--- Input data Enclosed Below ---

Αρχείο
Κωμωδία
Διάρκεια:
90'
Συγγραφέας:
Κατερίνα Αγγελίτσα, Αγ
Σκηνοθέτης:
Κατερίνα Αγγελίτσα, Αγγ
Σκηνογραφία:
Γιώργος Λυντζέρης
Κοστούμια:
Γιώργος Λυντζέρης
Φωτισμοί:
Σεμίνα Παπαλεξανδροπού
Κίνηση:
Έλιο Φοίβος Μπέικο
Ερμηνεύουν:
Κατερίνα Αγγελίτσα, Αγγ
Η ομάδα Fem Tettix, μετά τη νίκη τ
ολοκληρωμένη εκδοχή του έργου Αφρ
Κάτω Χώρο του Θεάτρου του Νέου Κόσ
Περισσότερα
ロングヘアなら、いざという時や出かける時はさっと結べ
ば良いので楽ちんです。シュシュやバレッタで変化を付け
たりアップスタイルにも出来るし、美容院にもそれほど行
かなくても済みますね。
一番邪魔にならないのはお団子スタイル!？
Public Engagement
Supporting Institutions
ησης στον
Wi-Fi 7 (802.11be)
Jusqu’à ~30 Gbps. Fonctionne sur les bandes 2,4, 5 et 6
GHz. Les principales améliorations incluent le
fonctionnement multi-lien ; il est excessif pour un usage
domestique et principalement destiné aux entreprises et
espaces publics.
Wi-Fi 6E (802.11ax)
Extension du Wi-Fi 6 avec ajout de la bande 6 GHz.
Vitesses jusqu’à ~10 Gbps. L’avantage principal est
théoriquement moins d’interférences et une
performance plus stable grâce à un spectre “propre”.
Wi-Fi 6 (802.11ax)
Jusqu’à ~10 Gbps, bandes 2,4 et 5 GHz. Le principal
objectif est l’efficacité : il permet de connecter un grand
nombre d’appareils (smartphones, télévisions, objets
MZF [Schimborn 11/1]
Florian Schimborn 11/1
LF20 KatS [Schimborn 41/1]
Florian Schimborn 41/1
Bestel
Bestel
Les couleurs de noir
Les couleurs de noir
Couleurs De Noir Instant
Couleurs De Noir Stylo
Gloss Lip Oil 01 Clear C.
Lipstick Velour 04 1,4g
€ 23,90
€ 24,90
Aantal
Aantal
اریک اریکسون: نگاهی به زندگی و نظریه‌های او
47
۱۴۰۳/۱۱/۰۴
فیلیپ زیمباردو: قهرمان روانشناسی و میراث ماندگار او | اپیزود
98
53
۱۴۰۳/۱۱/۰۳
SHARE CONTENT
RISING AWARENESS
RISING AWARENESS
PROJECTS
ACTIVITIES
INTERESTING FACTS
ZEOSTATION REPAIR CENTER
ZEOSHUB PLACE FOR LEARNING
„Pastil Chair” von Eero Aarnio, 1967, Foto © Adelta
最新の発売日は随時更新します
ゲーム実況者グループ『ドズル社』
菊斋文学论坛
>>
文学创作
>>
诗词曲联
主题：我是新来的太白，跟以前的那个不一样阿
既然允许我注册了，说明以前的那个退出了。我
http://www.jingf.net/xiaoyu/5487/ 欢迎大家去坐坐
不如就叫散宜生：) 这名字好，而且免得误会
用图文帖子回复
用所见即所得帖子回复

--- End of Enclosed Input data ---

**To-do item:**
Could you output every line of text from the records above, character for character and in the same order?

**Expected answer:**
Αρχείο
Κωμωδία
Διάρκεια:
90'
Συγγραφέας:
Κατερίνα Αγγελίτσα, Αγ
Σκηνοθέτης:
Κατερίνα Αγγελίτσα, Αγγ
Σκηνογραφία:
Γιώργος Λυντζέρης
Κοστούμια:
Γιώργος Λυντζέρης
Φωτισμοί:
Σεμίνα Παπαλεξανδροπού
Κίνηση:
Έλιο Φοίβος Μπέικο
Ερμηνεύουν:
Κατερίνα Αγγελίτσα, Αγγ
Η ομάδα Fem Tettix, μετά τη νίκη τ
ολοκληρωμένη εκδοχή του έργου Αφρ
Κάτω Χώρο του Θεάτρου του Νέου Κόσ
Περισσότερα
ロングヘアなら、いざという時や出かける時はさっと結べ
ば良いので楽ちんです。シュシュやバレッタで変化を付け
たりアップスタイルにも出来るし、美容院にもそれほど行
かなくても済みますね。
一番邪魔にならないのはお団子スタイル!？
Public Engagement
Supporting Institutions
ησης στον
Wi-Fi 7 (802.11be)
Jusqu’à ~30 Gbps. Fonctionne sur les bandes 2,4, 5 et 6
GHz. Les principales améliorations incluent le
fonctionnement multi-lien ; il est excessif pour un usage
domestique et principalement destiné aux entreprises et
espaces publics.
Wi-Fi 6E (802.11ax)
Extension du Wi-Fi 6 avec ajout de la bande 6 GHz.
Vitesses jusqu’à ~10 Gbps. L’avantage principal est
théoriquement moins d’interférences et une
performance plus stable grâce à un spectre “propre”.
Wi-Fi 6 (802.11ax)
Jusqu’à ~10 Gbps, bandes 2,4 et 5 GHz. Le principal
objectif est l’efficacité : il permet de connecter un grand
nombre d’appareils (smartphones, télévisions, objets
MZF [Schimborn 11/1]
Florian Schimborn 11/1
LF20 KatS [Schimborn 41/1]
Florian Schimborn 41/1
Bestel
Bestel
Les couleurs de noir
Les couleurs de noir
Couleurs De Noir Instant
Couleurs De Noir Stylo
Gloss Lip Oil 01 Clear C.
Lipstick Velour 04 1,4g
€ 23,90
€ 24,90
Aantal
Aantal
اریک اریکسون: نگاهی به زندگی و نظریه‌های او
47
۱۴۰۳/۱۱/۰۴
فیلیپ زیمباردو: قهرمان روانشناسی و میراث ماندگار او | اپیزود
98
53
۱۴۰۳/۱۱/۰۳
SHARE CONTENT
RISING AWARENESS
RISING AWARENESS
PROJECTS
ACTIVITIES
INTERESTING FACTS
ZEOSTATION REPAIR CENTER
ZEOSHUB PLACE FOR LEARNING
„Pastil Chair” von Eero Aarnio, 1967, Foto © Adelta
最新の発売日は随時更新します
ゲーム実況者グループ『ドズル社』
菊斋文学论坛
>>
文学创作
>>
诗词曲联
主题：我是新来的太白，跟以前的那个不一样阿
既然允许我注册了，说明以前的那个退出了。我
http://www.jingf.net/xiaoyu/5487/ 欢迎大家去坐坐
不如就叫散宜生：) 这名字好，而且免得误会
用图文帖子回复
用所见即所得帖子回复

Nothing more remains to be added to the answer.